Extract provided
────────

Pain points – how to target what they don’t know
In marketing B2B professional services, pain is usually the motivator pushing people to buy whatever it is you are selling. The more you can draw it to the surface of your target audience and decrease their tolerance to put up with it, the more successful you’ll be at triggering and moving them along the buyer’s journey.
If you’ve got your positioning right, all those people should come running in your direction, and hopefully, turn into paying customers. A strong position pitches your expertise directly around solving those problems. The better you do this, the stronger your appeal and attraction to your ideal client.
Your buyer’s pain points should be treated like the raw material feeding your marketing strategy. It should underpin its strategic rationale, define the messaging you lead with, dictate the content you write etc.
Having said that, identifying a strategically significant set of pain points is a non-trivial exercise and few do it well. Before going any further, let me explain what I mean by strategically significant.
First, marketing is far more nuanced than just directly selling your services. One of the biggest obstacles in the buyer’s journey is an overall tendency for buyers to accept the status quo. Even in the face of negative consequences, clearly linked to solvable problems, buyers are often reluctant to commit to take action due to a variety of reasons.
A clever marketing strategy will identify these reasons and raise the level of pain to a point where the status quo starts to get rattled and buyers are compelled to take action. These are the strategically significant pain points; they confer some kind of advantage or leverage in your marketing effort to attract your ideal clients.

────────

Recorded data
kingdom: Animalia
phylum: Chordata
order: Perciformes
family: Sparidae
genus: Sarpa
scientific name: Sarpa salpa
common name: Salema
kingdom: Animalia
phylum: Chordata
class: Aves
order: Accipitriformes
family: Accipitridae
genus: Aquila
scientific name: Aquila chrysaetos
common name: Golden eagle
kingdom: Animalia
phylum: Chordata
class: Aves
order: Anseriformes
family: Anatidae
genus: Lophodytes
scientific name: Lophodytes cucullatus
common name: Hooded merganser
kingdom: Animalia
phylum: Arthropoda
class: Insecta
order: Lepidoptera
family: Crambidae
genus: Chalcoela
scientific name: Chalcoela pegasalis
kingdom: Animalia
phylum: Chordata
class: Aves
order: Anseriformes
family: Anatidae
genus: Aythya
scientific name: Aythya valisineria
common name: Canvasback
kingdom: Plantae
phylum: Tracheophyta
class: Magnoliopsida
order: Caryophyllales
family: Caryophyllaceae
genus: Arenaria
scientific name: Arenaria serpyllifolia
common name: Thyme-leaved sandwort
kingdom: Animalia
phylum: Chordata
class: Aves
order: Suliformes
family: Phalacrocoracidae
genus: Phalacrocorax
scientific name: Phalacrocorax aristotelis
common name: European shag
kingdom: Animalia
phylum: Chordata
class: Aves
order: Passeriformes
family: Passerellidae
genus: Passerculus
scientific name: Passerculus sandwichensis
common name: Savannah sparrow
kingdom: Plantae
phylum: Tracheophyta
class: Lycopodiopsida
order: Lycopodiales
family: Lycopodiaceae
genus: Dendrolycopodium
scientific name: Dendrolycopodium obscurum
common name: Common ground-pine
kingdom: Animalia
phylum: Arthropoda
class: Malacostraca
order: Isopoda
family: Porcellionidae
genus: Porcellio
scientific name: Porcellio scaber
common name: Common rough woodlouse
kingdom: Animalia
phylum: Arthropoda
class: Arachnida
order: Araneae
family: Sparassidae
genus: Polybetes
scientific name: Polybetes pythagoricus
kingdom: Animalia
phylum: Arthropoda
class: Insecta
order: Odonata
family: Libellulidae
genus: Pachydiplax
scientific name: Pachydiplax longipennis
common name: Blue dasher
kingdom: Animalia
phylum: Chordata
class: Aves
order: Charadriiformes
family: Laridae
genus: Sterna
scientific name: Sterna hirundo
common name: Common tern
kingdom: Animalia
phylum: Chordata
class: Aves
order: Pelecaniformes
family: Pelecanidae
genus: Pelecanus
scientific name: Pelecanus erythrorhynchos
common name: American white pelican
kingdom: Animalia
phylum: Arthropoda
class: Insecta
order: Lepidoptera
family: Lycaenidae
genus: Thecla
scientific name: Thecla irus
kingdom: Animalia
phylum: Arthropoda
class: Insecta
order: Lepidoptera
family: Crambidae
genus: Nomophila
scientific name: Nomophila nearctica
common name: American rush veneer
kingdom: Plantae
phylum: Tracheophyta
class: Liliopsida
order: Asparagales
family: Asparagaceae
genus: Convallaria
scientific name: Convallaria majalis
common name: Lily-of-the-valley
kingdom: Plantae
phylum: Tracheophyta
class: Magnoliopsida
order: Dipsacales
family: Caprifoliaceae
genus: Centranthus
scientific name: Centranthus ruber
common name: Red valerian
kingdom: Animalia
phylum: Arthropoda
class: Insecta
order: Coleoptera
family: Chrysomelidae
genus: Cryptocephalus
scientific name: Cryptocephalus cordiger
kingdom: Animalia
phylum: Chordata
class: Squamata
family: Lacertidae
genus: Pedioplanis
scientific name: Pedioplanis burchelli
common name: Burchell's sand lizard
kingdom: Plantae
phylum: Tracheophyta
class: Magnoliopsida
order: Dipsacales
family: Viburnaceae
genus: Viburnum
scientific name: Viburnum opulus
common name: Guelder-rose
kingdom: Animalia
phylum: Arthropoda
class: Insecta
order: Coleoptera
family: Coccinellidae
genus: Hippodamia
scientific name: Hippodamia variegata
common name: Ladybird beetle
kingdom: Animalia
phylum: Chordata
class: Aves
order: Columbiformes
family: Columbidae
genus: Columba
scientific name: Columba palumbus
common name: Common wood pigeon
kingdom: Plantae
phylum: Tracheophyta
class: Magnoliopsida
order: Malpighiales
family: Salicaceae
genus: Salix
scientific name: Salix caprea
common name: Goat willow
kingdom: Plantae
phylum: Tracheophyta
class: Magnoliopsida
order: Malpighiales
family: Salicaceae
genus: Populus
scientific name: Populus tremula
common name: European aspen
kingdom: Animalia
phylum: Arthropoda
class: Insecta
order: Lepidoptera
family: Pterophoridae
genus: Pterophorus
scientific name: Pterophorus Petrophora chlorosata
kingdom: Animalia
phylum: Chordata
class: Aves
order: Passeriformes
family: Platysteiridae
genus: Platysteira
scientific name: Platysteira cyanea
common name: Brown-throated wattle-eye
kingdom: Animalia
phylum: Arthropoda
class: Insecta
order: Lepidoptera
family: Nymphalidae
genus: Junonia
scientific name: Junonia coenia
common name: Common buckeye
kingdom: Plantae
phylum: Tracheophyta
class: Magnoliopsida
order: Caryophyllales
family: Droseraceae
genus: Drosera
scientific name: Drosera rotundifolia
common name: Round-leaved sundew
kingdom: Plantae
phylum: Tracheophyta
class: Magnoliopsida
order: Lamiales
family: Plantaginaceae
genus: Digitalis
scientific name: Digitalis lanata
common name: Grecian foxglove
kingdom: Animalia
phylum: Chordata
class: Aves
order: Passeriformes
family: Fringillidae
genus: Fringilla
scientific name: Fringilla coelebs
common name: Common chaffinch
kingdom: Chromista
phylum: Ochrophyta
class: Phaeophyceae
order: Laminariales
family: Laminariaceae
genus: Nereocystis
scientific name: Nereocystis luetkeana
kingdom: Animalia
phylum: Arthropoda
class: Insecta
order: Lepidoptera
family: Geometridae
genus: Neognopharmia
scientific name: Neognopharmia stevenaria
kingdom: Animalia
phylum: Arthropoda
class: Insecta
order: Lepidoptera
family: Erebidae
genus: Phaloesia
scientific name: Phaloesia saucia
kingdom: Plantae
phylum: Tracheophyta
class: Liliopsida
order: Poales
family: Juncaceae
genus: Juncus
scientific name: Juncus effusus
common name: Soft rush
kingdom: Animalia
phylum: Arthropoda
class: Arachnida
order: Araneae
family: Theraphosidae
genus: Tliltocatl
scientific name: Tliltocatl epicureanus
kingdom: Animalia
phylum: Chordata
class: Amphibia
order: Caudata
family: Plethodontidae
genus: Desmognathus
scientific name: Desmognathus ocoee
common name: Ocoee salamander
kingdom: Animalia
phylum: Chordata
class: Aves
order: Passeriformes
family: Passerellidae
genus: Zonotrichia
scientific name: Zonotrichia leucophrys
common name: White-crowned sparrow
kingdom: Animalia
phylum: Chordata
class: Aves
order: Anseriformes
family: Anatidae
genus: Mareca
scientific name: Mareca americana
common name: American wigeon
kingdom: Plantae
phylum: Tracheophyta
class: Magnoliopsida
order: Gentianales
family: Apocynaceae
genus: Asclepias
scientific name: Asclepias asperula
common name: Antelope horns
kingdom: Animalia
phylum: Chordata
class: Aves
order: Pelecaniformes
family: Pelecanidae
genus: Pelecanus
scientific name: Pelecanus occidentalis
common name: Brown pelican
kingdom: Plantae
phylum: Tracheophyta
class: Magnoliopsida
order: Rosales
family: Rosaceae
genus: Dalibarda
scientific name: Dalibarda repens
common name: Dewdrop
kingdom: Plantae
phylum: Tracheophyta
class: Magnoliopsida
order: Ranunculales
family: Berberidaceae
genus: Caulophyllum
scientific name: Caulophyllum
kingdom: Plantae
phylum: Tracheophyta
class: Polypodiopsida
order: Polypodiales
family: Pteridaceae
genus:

────────

What to do
A) Say whether each statement agrees with the pain points article: (i) buyers often accept the status quo even when it brings negative consequences; (ii) identifying a strategically significant set of pain points is easy and most firms do it well; (iii) a buyer's pain points should dictate the content you write. Give yes or no for each, with the deciding words of the article.
B) Pick up the article on targeting buyer pain points and continue it from where it stops.

The results
A)
(i) Yes: "Even in the face of negative consequences, clearly linked to solvable problems, buyers are often reluctant to commit to take action due to a variety of reasons."
(ii) No: "identifying a strategically significant set of pain points is a non-trivial exercise and few do it well."
(iii) Yes: "It should underpin its strategic rationale, define the messaging you lead with, dictate the content you write etc."

B)
I want to draw out two types of pain points or sets of problems you should be thinking about right up front. These are what I’ve referred to firstly as Surface Pain Points and the other is Unaware Pain Points.
Surface Pain Points
The surface pain points are usually somewhat obvious, or at least easily discovered by asking the target audience. They’ll take a minimum effort to figure out and tend to draw on a relatively shallow level of insight. These are also the ones most of your competitors will likely be targeting (for all those reasons just mentioned).
Surface pain lines up directly with your buyer’s perspective.
In theory, this sounds like a good thing as you can match your offer to their desired outcomes, but being too dependent on this approach comes with some significant drawbacks:
- You are the expert. The buyer’s understanding of their problems is limited, lacks clarity and is possibly misinformed.
- The buyer doesn’t know what they don’t know. If you orientate your marketing too much around surface pain, you allow the client to control and limit the messaging which in turn diminishes the advantage you have as the expert.
- If you are in a competitive space, everyone wants the quick sale, tells the client what they want to hear and therefore tries to solve the same surface problems. This just makes cut through in your messaging so much harder.
- It’s harder to loosen the status quo from this position.
The Unaware Pain Points
In contrast, marketing to the unaware pain points lines up directly with your perspective as the expert.
It’s usually not until you dig beneath the surface and understand the pain causing the pain, that you’ll find the real marketing gold – the intel needed to skip the crowds and sit in the box seat of winning a new, high-quality client.
The deeper your level of expertise in the client’s problem space, the more accurately and insightful your perspective will be into what they really need, not what they thought they needed. You’ll be able to anticipate the things they don’t know yet and predict risks that haven’t even crossed their mind.
Your marketing instead becomes far more educational, helping your target audience better understand the challenges they face, reframe the outcomes they think they need and obtain greater clarity on who is best placed to help them.
Introducing buyers to a new set of problems that were completely off their radar can be one of the most effective triggers to disrupt the status quo. Once the trigger is introduced it often moves the buyer another step along in the buyer’s journey to at least start educating themselves and considering possible solutions.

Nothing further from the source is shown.